═══ Data for this task

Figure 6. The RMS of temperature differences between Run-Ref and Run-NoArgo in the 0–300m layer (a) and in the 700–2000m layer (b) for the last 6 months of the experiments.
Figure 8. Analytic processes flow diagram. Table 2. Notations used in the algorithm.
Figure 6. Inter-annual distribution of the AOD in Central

══════
═══ Data for this task

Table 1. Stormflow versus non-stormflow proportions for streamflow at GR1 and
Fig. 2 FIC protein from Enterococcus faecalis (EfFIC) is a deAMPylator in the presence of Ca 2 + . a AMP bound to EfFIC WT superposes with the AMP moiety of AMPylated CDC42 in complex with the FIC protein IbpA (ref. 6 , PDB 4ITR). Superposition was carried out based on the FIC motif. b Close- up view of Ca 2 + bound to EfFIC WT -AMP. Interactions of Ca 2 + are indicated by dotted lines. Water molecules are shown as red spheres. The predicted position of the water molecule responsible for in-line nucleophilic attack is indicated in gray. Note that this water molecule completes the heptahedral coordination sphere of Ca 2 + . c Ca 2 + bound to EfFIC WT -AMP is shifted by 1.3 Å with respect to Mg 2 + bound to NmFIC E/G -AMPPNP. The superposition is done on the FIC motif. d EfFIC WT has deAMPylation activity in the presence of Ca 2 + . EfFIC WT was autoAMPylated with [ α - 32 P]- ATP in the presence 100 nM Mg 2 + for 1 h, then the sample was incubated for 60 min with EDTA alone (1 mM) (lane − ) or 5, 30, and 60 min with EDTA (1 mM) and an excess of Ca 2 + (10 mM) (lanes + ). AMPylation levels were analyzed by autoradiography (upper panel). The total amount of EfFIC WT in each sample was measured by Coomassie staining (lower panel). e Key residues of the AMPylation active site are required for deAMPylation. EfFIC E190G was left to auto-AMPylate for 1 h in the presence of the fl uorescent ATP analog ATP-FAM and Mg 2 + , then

══════

Please return every line of the material above that includes "Figure".

Response area:
Figure 6. The RMS of temperature differences between Run-Ref and Run-NoArgo in the 0–300m layer (a) and in the 700–2000m layer (b) for the last 6 months of the experiments.
Figure 8. Analytic processes flow diagram. Table 2. Notations used in the algorithm.
Figure 6. Inter-annual distribution of the AOD in Central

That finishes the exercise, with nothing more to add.